**Problem description**
Copy the data exactly from the line that contains "middle dip: (878, 1663)" through the line that contains "index mcp: (985, 1502)", keeping both end lines and leaving out everything else.

**Listed entries**
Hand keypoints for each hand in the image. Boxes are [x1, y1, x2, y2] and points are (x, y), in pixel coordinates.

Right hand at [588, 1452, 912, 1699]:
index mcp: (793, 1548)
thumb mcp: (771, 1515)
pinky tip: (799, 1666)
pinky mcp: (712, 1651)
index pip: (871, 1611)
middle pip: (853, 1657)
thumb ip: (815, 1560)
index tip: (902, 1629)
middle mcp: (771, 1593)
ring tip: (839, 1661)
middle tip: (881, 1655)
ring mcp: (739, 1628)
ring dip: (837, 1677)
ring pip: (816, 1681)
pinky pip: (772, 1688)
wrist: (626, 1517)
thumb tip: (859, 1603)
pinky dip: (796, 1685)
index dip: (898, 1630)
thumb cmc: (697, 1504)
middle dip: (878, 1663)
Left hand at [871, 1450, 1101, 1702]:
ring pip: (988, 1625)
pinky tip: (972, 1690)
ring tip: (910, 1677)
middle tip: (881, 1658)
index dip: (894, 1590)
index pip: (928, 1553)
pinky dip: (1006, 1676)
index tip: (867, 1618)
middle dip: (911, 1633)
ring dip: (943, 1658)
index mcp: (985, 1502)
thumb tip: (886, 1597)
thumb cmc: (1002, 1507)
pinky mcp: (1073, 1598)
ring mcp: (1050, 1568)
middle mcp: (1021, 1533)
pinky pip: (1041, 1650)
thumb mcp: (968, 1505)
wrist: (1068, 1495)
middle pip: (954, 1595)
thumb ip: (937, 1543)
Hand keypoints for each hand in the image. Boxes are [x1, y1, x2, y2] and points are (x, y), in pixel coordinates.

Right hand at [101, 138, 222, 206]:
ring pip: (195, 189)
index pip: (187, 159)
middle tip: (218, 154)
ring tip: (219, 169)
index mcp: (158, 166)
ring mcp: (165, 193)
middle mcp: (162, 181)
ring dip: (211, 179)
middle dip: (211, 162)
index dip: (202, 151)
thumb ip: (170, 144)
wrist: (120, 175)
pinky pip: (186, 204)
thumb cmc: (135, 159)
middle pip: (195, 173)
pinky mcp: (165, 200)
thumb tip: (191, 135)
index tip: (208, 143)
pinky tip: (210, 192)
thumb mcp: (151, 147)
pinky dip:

**Task solution**
middle dip: (878, 1663)
Left hand at [871, 1450, 1101, 1702]:
ring pip: (988, 1625)
pinky tip: (972, 1690)
ring tip: (910, 1677)
middle tip: (881, 1658)
index dip: (894, 1590)
index pip: (928, 1553)
pinky dip: (1006, 1676)
index tip: (867, 1618)
middle dip: (911, 1633)
ring dip: (943, 1658)
index mcp: (985, 1502)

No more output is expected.